Inventory job details
- File expansion—Relativity expands all source files to the first non-container level and extracts select data for pre-discovery filtering.
- Updating Processing Set fields—Relativity updates associated fields in the processing set with the job results.
Dashboard numbers
- Inventoried—the number of non-container, top level files identified.
- Filtered—the number of file filtered from Inventory filters.
- Inventory Job Errors—the number of errors that occurred during Inventory. You cannot retry these errors. You should re-run Inventory to resolve the issues.
See Exception and error resolution for details.
If you skip inventory, the status section displays a Skipped status throughout the life of the processing set.
Once inventory is complete, the status section displays a Complete status, indicating that you can move on to either filtering or discovering your files.
Inventory progress
The graph in the Inventory Progress pane reflects all the filters you have applied to the processing set. This graph updates automatically as the inventory job progresses, and provides information on up to six different filters. The vertical axis contains the number of files. The horizontal axis contains the filters.
This graph provides the following information to help you gauge the progress of your filtering:
- Start # files—lists the number of files in the data set before you applied any filters to it. This value sits in the bottom left corner of the pane.
- End # files—lists the current number of files in the data set now that you have excluded documents by applying filters. This value sits in the bottom right corner of the pane.
- ~#K—lists the approximate number of files that remain in the data set under the filter type applied.
- #%—lists the percentage of files that remain from the data set under the filter type applied.

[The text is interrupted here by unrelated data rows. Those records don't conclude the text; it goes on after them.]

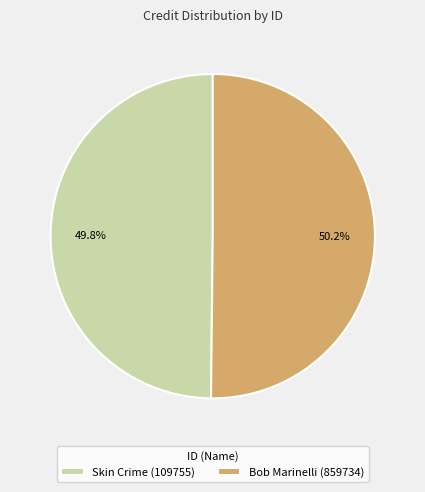

What is the ratio of the value at Skin Crime (109755) to the value at Bob Marinelli (859734)?

1.0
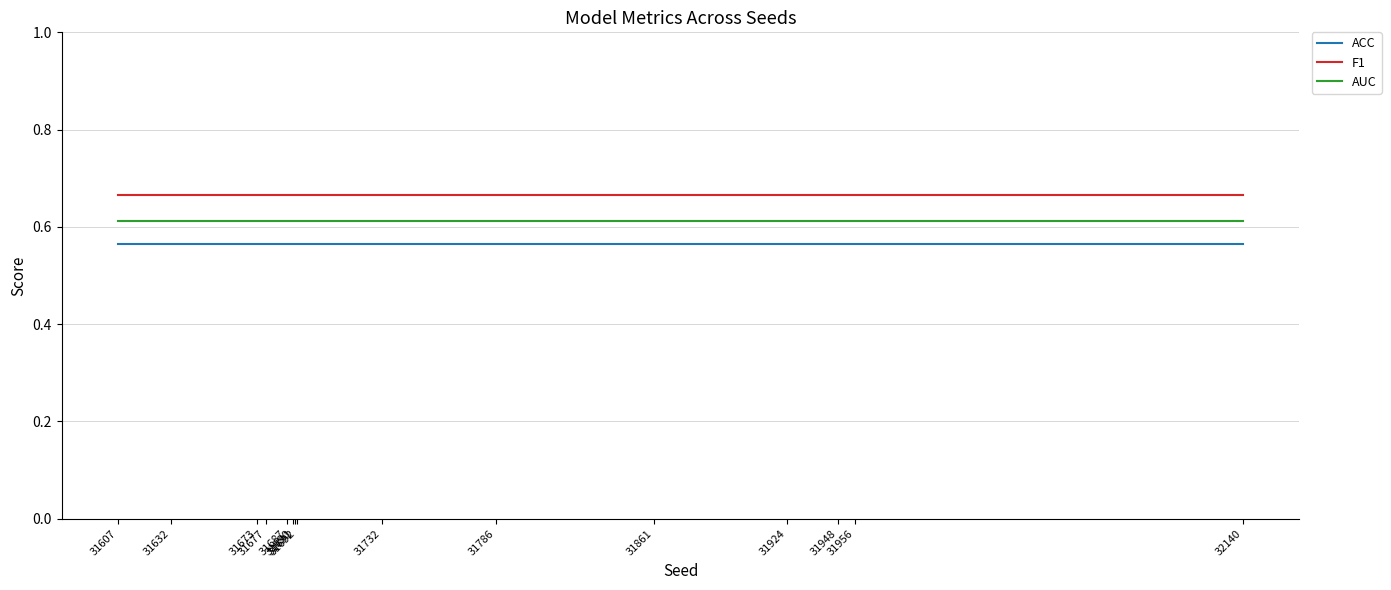

True or false: F1 and AUC intersect in this chart.

False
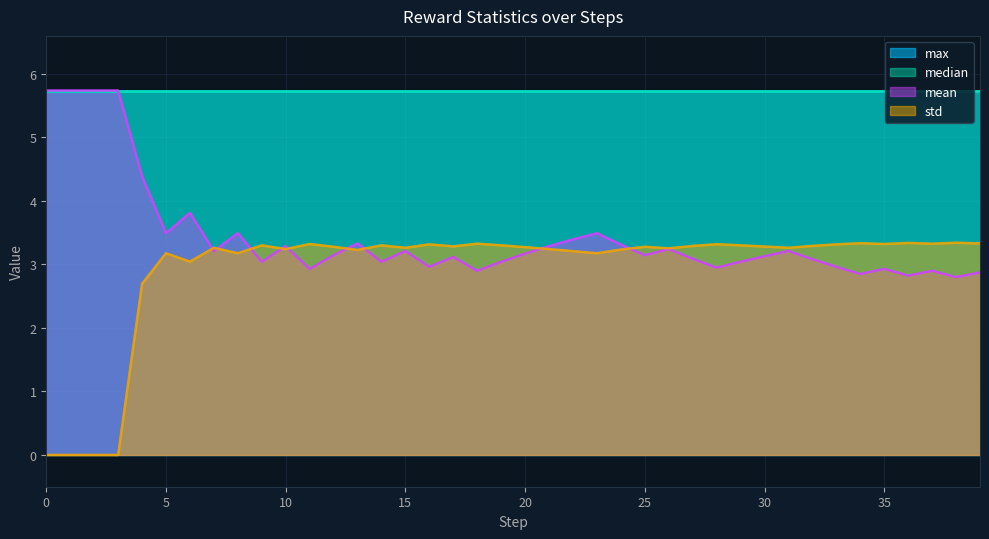

After their last crossing, which series has the higher values: mean or std?

std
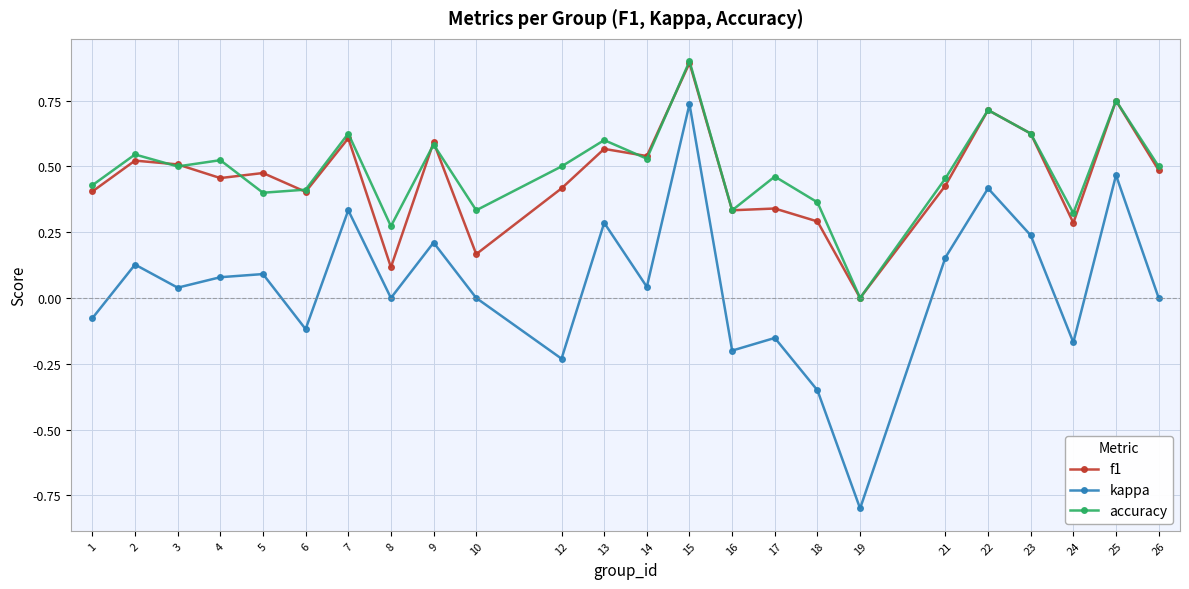

Which label corresponds to the smallest value in the chart?

19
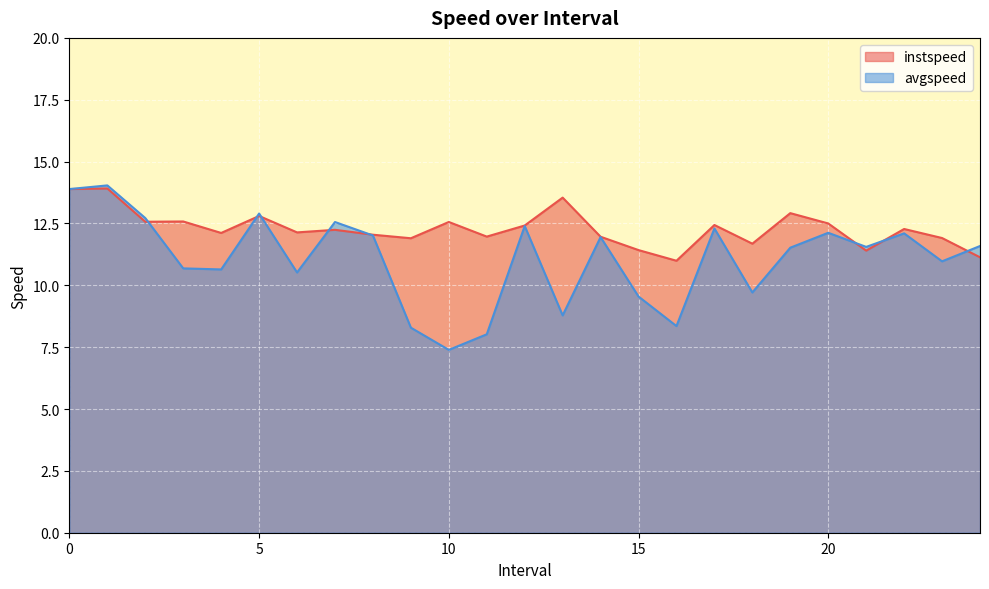

What is the difference between the maximum and minimum values in the avgspeed series?

6.6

If a filter excludes only a small number of files from the previous file count, this value may not change from the value of the preceding filter type.
You can view the exact number of files that remain in the data set by hovering over the gray dot above or below the file type box.
At any time before you discover the files reflected in the Inventory Progress pane, you can reset or delete any filters you already applied.
Once you determine that the filters you have applied have reduced the data set appropriately, you can discover the remaining files.
Discovering files from Inventory
You can discover files from the Inventory tab using the Discover Files button in the bottom right corner of the layout.
Clicking Discover Files puts the discovery job in the queue and directs you back to the processing set layout, where you can monitor the job's progress.
The same validations that apply when you start discovery from the processing set layout apply when discovering from the Inventory tab.